Послышался звук подзатыльника, и гнусавый голос недовольно пробурчал:
— Он и Ровера завалил.
— Ровер ничего не умеет. Ты умеешь. — И вновь подзатыльник.
— Что будем делать, Ферман? — спросил Джет.
— Вырежем ему печень и скормим Роверу, — предложил Шнобель.
— Я полагаю… — сказал Ферман и пнул меня в бок. — Полагаю, нам следует порасспросить этого парня.
Шнобель разочарованно заворчал.
— А потом вырежем его печень и отдадим Роверу., Просто отлично, подумал я. Меня предназначили на обед
какому-то псу. Подумать только, а я в своей жизни не сочинил ни одной рекламы собачьего корма…
— Очнись, спящая красавица! — Эти слова сопровождались еще одним пинком в бок.

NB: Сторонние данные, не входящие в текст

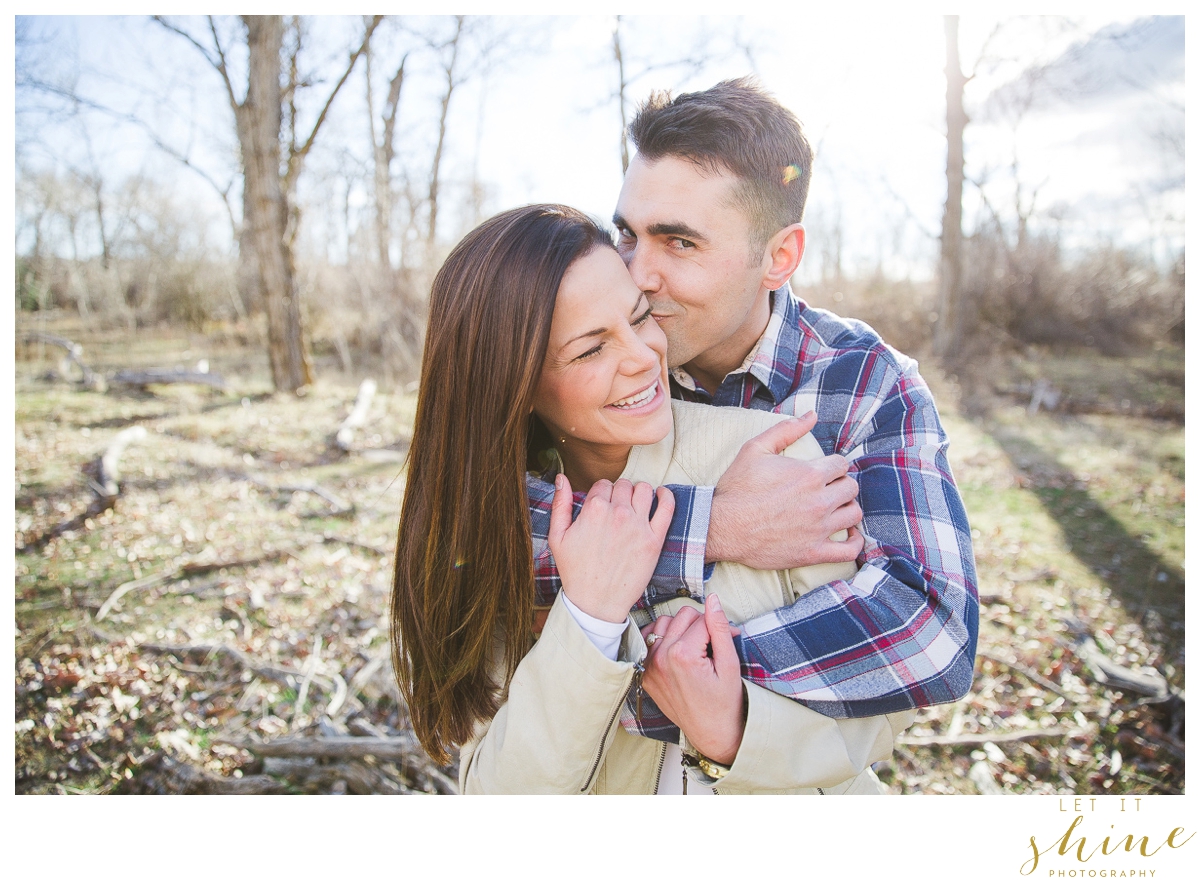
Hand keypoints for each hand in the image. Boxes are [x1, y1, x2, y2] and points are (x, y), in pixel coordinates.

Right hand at [548, 475, 673, 623]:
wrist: (596, 602)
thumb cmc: (575, 571)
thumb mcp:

— Джет угробил его, — надулся Шнобель.
— Нет, — сказал Ферман. — Он только прикидывается. Надеется, что мы обчистим его карманы, заберем бумажник и оставим в покое. — Чьи-то руки вцепились в отвороты куртки, приподнимая мою голову и плечи над тротуаром. В нос ударил запах чеснока, табака, каенны и какого-то из многочисленных психотропов. — Не так ли?
Я расслабил мышцы. Голова, мотнувшись, откинулась назад, словно я был без сознания.

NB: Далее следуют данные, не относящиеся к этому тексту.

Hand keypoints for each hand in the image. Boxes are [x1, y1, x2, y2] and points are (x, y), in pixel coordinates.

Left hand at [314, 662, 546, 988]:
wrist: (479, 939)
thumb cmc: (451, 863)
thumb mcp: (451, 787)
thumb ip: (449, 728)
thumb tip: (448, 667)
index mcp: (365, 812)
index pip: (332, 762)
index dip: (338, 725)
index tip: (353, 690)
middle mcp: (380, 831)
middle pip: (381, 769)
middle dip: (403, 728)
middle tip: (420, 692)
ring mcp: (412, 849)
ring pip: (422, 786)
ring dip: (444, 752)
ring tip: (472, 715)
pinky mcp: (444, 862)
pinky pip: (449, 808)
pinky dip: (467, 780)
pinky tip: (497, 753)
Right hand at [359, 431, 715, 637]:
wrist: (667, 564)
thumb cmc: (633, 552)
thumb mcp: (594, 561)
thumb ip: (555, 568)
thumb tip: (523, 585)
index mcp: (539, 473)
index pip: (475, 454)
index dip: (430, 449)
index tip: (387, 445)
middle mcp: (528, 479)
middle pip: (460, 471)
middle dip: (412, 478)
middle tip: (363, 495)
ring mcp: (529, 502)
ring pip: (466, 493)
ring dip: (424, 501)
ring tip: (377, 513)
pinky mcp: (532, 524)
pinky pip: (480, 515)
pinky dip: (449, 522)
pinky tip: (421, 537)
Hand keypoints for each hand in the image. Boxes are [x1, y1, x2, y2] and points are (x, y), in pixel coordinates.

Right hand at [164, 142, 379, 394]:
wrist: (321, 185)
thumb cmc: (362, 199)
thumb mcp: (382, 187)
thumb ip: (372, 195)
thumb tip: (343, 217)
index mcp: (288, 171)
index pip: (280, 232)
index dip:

Ферман вздохнул, вновь обдав меня ужасающей вонью.
— Ну что ж. Если ты такой несговорчивый, пожалуй, я позволю Шнобелю отрезать тебе яйца, и мы организуем бар-бекю на открытом воздухе.

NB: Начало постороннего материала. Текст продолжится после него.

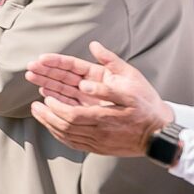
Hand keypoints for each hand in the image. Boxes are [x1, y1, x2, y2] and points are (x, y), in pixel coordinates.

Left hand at [27, 41, 173, 156]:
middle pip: (66, 125)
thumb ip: (111, 63)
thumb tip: (94, 46)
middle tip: (33, 105)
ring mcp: (98, 140)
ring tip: (37, 112)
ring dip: (50, 124)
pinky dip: (60, 135)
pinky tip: (51, 126)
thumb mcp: (133, 79)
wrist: (160, 134)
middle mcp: (99, 129)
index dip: (56, 106)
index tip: (46, 96)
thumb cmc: (146, 105)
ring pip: (67, 135)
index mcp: (105, 113)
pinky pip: (74, 143)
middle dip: (47, 114)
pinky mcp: (99, 147)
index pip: (73, 114)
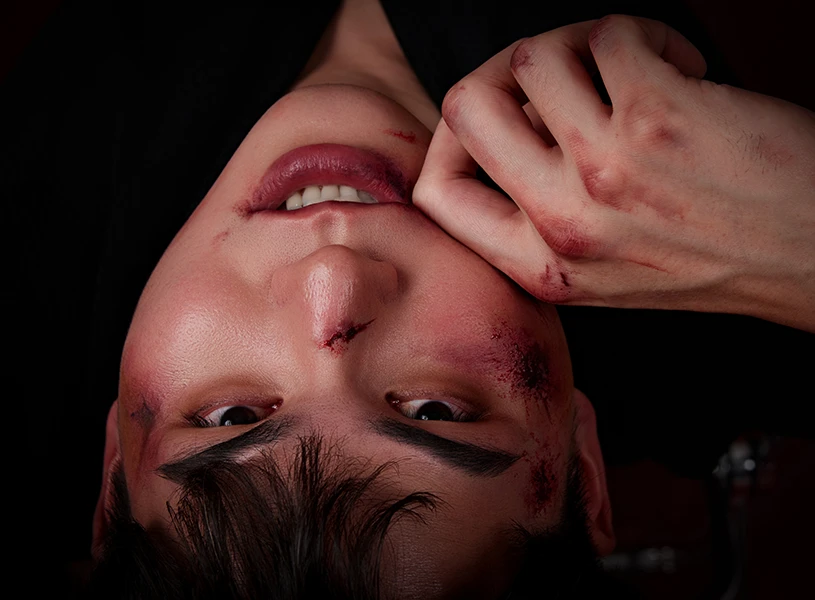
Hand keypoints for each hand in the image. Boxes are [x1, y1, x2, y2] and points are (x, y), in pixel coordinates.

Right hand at [414, 15, 814, 331]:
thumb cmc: (715, 254)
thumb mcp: (600, 270)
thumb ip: (534, 219)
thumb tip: (499, 125)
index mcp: (541, 267)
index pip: (434, 196)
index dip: (446, 143)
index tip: (487, 120)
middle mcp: (562, 224)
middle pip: (463, 108)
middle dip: (500, 74)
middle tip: (548, 77)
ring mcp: (604, 170)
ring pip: (533, 57)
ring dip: (579, 48)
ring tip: (628, 75)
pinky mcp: (656, 114)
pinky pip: (607, 33)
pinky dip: (643, 35)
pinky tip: (678, 69)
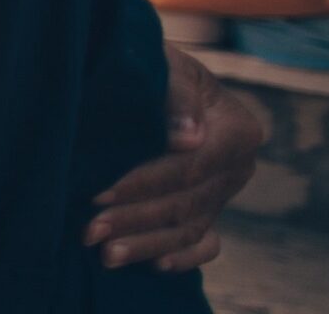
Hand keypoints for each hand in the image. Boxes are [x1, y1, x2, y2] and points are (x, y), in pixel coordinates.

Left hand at [84, 45, 262, 270]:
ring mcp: (225, 192)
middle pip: (184, 202)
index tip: (99, 192)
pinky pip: (205, 243)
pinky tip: (154, 265)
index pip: (188, 167)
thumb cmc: (153, 63)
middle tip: (88, 230)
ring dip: (147, 244)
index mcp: (237, 129)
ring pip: (189, 228)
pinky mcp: (211, 209)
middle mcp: (239, 166)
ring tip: (105, 255)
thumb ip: (176, 94)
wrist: (154, 70)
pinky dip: (182, 255)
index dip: (142, 183)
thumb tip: (188, 138)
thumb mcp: (163, 63)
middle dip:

Я вскинул голову и распахнул глаза.
— Умеешь ты разговорить человека, Ферман!
Он отпустил руки, и я стукнулся головой о тротуар. Меня обступили пятеро, обескураженно разглядывая мое неподвижное тело. Я опознал мальчишку, поименованного Шнобелем, — у него оказалось чумазое лицо, украшенное огромным носом, и серьга в одном ухе. Это его я сшиб урной. Еще одного я определил как Джета — огромная гора мускулов, повергнувшая меня на землю. Что же до трех остальных — здесь я не мог понять, который из голосов кому принадлежит. Высокий, смазливый паренек в очках, то и дело нервно оглядывавший пустынную улицу. Лицо второго почти полностью скрывала грива волнистых волос, а нервное подергивание губ выдавало лицевой тик. Третий был самым низкорослым. Его короткая стрижка даже не скрывала сети шрамов на черепе. А скупая растительность над верхней губой и на подбородке наводила на мысль, что ему не суждено приобрести нормальную бороду и усы.